Little Joe recensione del film di Jessica Hausner con Emily Beecham, Ben Whishaw, Kerry Fox, Kit Connor, David Wilmot, Sebastian Hülk e Lindsay Duncan
Presentato al Festival di Cannes 2019, dove ha vinto il premio per la miglior attrice protagonista con Emily Beecham, Little Joe è un film estremamente particolare; una di quelle miscele molto promettenti che il cinema indipendente continua a sfornare senza sosta. Solitamente non molte di queste pellicole riescono a lasciare il segno. Little Joe è in grado di farlo? Scopriamolo in questa recensione.
Il concept di Little Joe è molto interessante. Un gruppo di ricercatori sta cercando di creare una pianta in grado di rilasciare un profumo che muti l’umore delle persone e le renda felici. La dottoressa Alice Woodward (Emily Beecham) sembra essere riuscita nell’intento, ma in poco tempo le cose iniziano a diventare un po’ sinistre.
Non ci addentriamo oltre perché non vogliamo rovinarvi la trama, ma confermiamo che diventa man mano sempre più interessante, fino al punto in cui non si riesce più a capire dove giaccia la verità.

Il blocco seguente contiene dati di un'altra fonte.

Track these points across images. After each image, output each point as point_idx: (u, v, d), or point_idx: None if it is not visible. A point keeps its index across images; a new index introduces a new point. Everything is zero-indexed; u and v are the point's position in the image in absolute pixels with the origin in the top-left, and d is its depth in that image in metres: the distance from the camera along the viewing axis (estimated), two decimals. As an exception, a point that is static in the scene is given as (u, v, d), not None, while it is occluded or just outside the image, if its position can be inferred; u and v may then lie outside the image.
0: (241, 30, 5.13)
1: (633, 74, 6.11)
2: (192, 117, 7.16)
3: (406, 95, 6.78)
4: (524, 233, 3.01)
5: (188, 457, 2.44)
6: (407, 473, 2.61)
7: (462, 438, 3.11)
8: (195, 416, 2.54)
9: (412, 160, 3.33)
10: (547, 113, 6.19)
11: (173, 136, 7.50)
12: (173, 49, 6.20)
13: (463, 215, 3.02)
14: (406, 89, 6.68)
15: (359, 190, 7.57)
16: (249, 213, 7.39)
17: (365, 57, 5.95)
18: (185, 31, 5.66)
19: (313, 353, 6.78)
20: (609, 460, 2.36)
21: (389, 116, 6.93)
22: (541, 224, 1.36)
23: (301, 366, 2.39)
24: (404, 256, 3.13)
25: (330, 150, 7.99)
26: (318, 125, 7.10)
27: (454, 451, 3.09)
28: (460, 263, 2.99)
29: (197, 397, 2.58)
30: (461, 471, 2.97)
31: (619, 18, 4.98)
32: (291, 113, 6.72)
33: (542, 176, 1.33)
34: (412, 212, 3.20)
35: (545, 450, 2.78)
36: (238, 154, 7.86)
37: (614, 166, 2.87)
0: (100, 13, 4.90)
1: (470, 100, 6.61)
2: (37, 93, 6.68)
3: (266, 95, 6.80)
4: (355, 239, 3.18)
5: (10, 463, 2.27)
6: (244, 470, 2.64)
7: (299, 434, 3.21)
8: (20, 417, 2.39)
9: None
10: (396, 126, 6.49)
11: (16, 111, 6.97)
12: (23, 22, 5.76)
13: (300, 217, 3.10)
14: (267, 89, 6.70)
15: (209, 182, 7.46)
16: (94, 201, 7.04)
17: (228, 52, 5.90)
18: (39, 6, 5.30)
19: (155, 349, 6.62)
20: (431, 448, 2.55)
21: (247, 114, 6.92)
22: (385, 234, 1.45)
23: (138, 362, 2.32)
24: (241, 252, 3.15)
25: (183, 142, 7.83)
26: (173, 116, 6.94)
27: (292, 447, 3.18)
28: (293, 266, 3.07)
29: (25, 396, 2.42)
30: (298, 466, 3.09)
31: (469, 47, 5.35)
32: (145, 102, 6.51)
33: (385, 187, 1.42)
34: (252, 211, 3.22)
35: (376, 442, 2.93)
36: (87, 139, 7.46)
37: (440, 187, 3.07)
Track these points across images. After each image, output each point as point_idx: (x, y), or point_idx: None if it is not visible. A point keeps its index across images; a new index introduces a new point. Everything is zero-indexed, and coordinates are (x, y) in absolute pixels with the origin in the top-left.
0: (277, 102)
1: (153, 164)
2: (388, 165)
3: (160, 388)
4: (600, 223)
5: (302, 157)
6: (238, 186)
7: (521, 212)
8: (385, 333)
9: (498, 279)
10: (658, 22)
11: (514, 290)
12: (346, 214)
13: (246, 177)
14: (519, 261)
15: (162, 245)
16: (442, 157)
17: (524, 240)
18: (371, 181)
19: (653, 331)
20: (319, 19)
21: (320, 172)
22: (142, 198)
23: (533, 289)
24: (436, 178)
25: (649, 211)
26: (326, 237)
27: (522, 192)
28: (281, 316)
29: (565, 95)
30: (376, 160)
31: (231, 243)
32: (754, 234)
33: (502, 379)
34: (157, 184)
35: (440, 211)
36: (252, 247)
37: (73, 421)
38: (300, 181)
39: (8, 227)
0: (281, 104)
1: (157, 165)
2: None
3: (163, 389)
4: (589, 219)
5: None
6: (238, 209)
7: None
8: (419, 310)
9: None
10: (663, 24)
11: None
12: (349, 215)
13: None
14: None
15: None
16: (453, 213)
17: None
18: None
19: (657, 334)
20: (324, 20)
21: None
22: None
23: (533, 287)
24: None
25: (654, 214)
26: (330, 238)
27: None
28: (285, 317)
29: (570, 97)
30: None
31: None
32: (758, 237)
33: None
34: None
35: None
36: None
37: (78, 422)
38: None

Quindi, a livello narrativo, il film è estremamente ispirato, con anche un intreccio abbastanza convincente, però c’è qualcosa che non torna. La storia non riesce a catturare come (crediamo) speravano gli autori; è come se si stesse guardando la pellicola da dietro una barriera protettiva che non permette di farci immergere all’interno delle vicende.

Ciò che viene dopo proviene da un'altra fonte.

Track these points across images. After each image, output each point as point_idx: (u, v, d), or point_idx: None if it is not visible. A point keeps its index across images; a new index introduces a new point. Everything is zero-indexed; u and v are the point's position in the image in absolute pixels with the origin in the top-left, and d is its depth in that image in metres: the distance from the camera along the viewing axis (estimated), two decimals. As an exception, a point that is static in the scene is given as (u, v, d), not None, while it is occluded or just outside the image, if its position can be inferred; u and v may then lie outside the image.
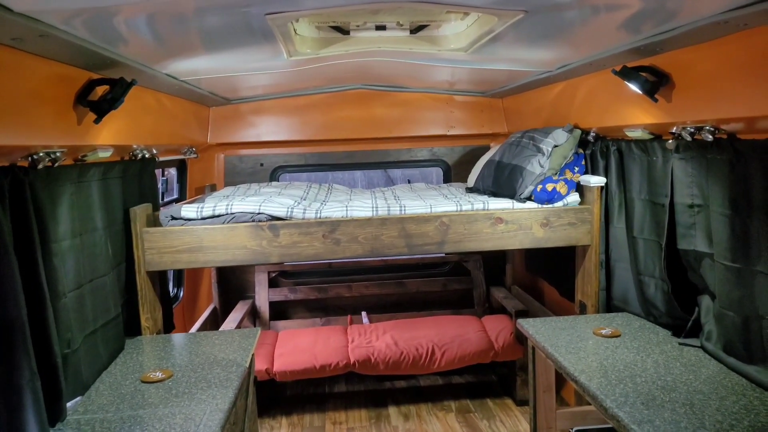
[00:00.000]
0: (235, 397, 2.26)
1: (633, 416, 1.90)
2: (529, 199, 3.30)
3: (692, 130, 2.33)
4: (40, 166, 2.03)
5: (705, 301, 2.46)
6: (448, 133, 4.81)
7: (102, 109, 2.19)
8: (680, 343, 2.52)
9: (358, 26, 2.68)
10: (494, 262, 5.00)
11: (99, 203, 2.61)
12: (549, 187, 3.21)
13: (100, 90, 2.22)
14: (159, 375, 2.41)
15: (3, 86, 1.69)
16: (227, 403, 2.15)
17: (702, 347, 2.42)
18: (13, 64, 1.71)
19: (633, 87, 2.39)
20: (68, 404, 2.09)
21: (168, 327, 3.27)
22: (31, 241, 1.89)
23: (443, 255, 5.18)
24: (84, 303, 2.36)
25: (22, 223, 1.87)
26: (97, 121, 2.21)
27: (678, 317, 2.63)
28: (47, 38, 1.64)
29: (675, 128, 2.43)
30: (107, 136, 2.49)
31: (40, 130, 1.96)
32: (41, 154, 2.02)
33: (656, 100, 2.36)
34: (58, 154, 2.11)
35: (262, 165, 4.87)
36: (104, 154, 2.57)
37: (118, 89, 2.19)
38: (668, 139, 2.56)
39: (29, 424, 1.76)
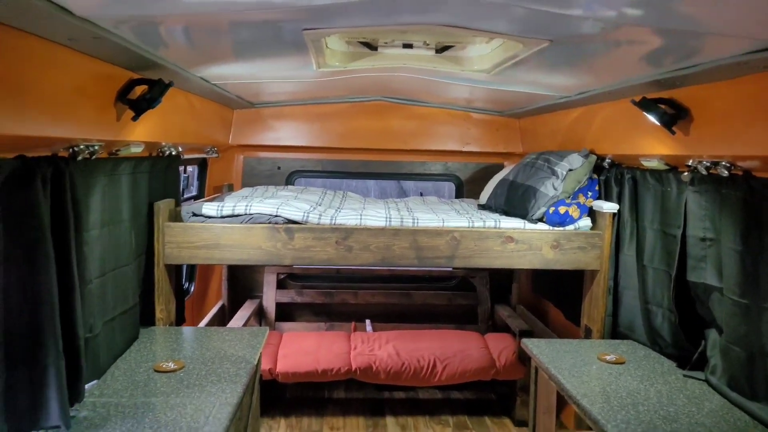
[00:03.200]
0: (243, 393, 2.31)
1: (633, 441, 1.94)
2: (540, 220, 3.35)
3: (708, 164, 2.38)
4: (80, 158, 2.13)
5: (712, 334, 2.49)
6: (463, 149, 4.88)
7: (140, 107, 2.28)
8: (685, 375, 2.55)
9: (386, 43, 2.76)
10: (501, 279, 5.04)
11: (127, 196, 2.70)
12: (561, 210, 3.26)
13: (139, 89, 2.32)
14: (171, 365, 2.47)
15: (54, 82, 1.79)
16: (236, 397, 2.21)
17: (706, 381, 2.45)
18: (65, 62, 1.82)
19: (651, 118, 2.45)
20: (85, 386, 2.16)
21: (179, 320, 3.34)
22: (66, 229, 1.97)
23: (450, 269, 5.23)
24: (106, 290, 2.44)
25: (59, 211, 1.95)
26: (135, 119, 2.31)
27: (684, 349, 2.66)
28: (99, 40, 1.74)
29: (691, 161, 2.49)
30: (141, 133, 2.58)
31: (82, 124, 2.05)
32: (81, 147, 2.11)
33: (674, 133, 2.41)
34: (96, 148, 2.21)
35: (279, 168, 4.96)
36: (136, 150, 2.66)
37: (156, 90, 2.29)
38: (684, 171, 2.61)
39: (51, 402, 1.83)
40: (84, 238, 2.19)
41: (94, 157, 2.20)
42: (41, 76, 1.72)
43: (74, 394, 2.00)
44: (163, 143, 3.04)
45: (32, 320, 1.80)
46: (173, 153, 3.21)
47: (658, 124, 2.43)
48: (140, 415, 2.04)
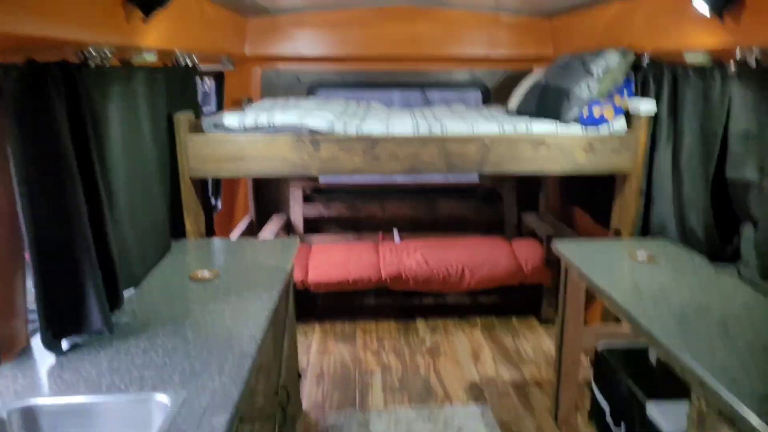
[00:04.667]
0: (279, 298, 2.36)
1: (665, 331, 1.95)
2: (574, 122, 3.23)
3: (758, 54, 2.22)
4: (91, 65, 2.05)
5: (746, 230, 2.44)
6: (491, 54, 4.68)
7: (150, 6, 2.17)
8: (717, 270, 2.53)
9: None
10: (528, 188, 4.98)
11: (145, 107, 2.64)
12: (596, 111, 3.13)
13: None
14: (207, 274, 2.52)
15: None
16: (272, 303, 2.26)
17: (739, 274, 2.43)
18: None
19: (700, 3, 2.27)
20: (123, 293, 2.22)
21: (209, 234, 3.39)
22: (86, 139, 1.93)
23: (477, 181, 5.18)
24: (135, 202, 2.45)
25: (76, 120, 1.90)
26: (145, 20, 2.20)
27: (717, 246, 2.62)
28: None
29: (739, 52, 2.32)
30: (152, 39, 2.49)
31: (90, 25, 1.96)
32: (92, 51, 2.03)
33: (723, 20, 2.24)
34: (107, 53, 2.13)
35: (299, 80, 4.83)
36: (150, 58, 2.57)
37: (167, -13, 2.17)
38: (729, 66, 2.45)
39: (92, 308, 1.88)
40: (107, 148, 2.17)
41: (106, 63, 2.13)
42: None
43: (113, 300, 2.06)
44: (177, 52, 2.94)
45: (64, 232, 1.80)
46: (188, 63, 3.11)
47: (708, 8, 2.25)
48: (180, 320, 2.10)
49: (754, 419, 1.42)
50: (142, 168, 2.59)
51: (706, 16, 2.32)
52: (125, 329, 2.02)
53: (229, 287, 2.41)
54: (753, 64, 2.27)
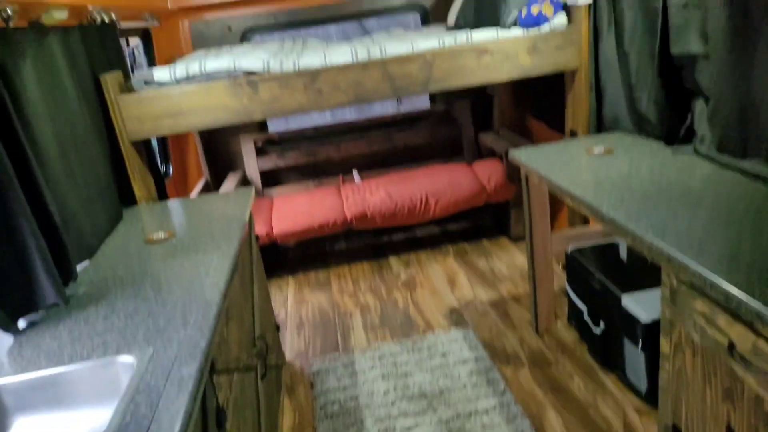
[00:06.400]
0: (239, 246, 2.29)
1: (629, 215, 1.95)
2: (514, 25, 3.15)
3: None
4: None
5: (698, 105, 2.44)
6: None
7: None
8: (673, 151, 2.54)
9: None
10: (481, 108, 4.93)
11: (66, 70, 2.46)
12: (534, 9, 3.05)
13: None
14: (162, 235, 2.43)
15: None
16: (233, 250, 2.19)
17: (695, 151, 2.44)
18: None
19: None
20: (77, 267, 2.12)
21: (162, 197, 3.26)
22: (3, 104, 1.79)
23: (429, 107, 5.10)
24: (73, 169, 2.31)
25: None
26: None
27: (671, 127, 2.62)
28: None
29: None
30: (59, -6, 2.29)
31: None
32: None
33: None
34: (9, 12, 1.94)
35: (230, 29, 4.59)
36: (60, 15, 2.37)
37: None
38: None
39: (42, 282, 1.78)
40: (28, 114, 2.01)
41: (10, 23, 1.95)
42: None
43: (66, 273, 1.96)
44: (90, 8, 2.73)
45: None
46: (105, 20, 2.90)
47: None
48: (139, 281, 2.02)
49: (723, 284, 1.43)
50: (74, 136, 2.43)
51: None
52: (83, 299, 1.94)
53: (187, 244, 2.32)
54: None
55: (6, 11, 1.92)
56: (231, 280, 2.00)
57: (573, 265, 3.08)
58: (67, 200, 2.20)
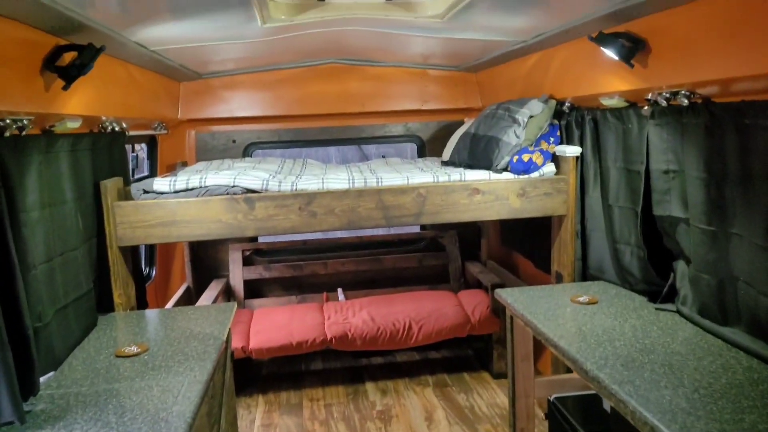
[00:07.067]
0: (213, 370, 2.22)
1: (613, 377, 1.92)
2: (505, 170, 3.30)
3: (668, 95, 2.35)
4: (7, 134, 1.95)
5: (680, 266, 2.50)
6: (423, 108, 4.79)
7: (70, 74, 2.10)
8: (657, 309, 2.57)
9: (333, -9, 2.62)
10: (469, 237, 5.03)
11: (68, 175, 2.51)
12: (525, 157, 3.22)
13: (68, 57, 2.13)
14: (134, 349, 2.35)
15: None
16: (205, 375, 2.11)
17: (678, 311, 2.47)
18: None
19: (609, 53, 2.40)
20: (41, 379, 2.02)
21: (141, 305, 3.20)
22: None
23: (419, 231, 5.20)
24: (54, 277, 2.28)
25: None
26: (65, 88, 2.12)
27: (654, 283, 2.67)
28: None
29: (650, 94, 2.45)
30: (76, 106, 2.40)
31: (6, 94, 1.86)
32: (8, 121, 1.93)
33: (632, 66, 2.37)
34: (25, 122, 2.03)
35: (234, 142, 4.78)
36: (73, 125, 2.47)
37: (87, 55, 2.11)
38: (644, 107, 2.58)
39: (1, 397, 1.69)
40: (22, 220, 2.02)
41: (24, 132, 2.02)
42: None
43: (27, 387, 1.87)
44: (104, 118, 2.85)
45: None
46: (116, 129, 3.01)
47: (617, 58, 2.39)
48: (103, 402, 1.92)
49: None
50: (64, 239, 2.43)
51: (617, 63, 2.45)
52: (40, 418, 1.83)
53: (159, 362, 2.24)
54: (664, 103, 2.39)
55: (22, 121, 2.00)
56: (198, 410, 1.91)
57: (555, 416, 2.98)
58: (44, 308, 2.15)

La colpa, probabilmente, è della regia. Sobria ed elegante dall’inizio alla fine, la direzione di Jessica Hausner è ipnotica, stilisticamente immacolata, ma proprio questa attenzione per i movimenti di macchina, questa ostentazione dei carrelli laterali, fanno sembrare il racconto chiuso all’interno di un “serra”.
Forse era proprio il risultato che speravano di ottenere (cosa che risulta ancora più evidente dal reiterato soffermarsi su di un formicaio che il figlio di Alice tiene in una teca di vetro), ma il tutto risulta estremamente freddo e distaccato, così tanto da discostare anche l’immersione dello spettatore.

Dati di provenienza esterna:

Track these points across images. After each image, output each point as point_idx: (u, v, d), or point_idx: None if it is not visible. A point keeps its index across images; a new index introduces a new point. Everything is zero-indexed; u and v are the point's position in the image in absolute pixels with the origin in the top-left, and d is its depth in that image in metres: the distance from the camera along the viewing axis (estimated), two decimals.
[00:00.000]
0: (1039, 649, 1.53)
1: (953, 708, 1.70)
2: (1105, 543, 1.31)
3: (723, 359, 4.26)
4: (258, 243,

Un discorso simile va fatto per la direzione della fotografia, affidata a Martin Gschlacht, estremamente colorata e con dei toni che si legano bene tra loro, ma anche questa molto canonica, molto scolastica.
Ciò non significa che il film non sia visivamente valido. Tutt’altro. Sono presenti diverse sequenze degne di nota, specialmente quelle ambientate dentro la serra. Inoltre, anche la costruzione della tensione attraverso la componente visiva e sonora (inquietante al punto giusto) convince il più delle volte, senza sfociare nell’orrore più classico, ma mantenendo un certo tono di mistero per tutto lo svolgimento del film. Tuttavia, la sensazione finale è quella di un grande esercizio di stile che non convince mai appieno.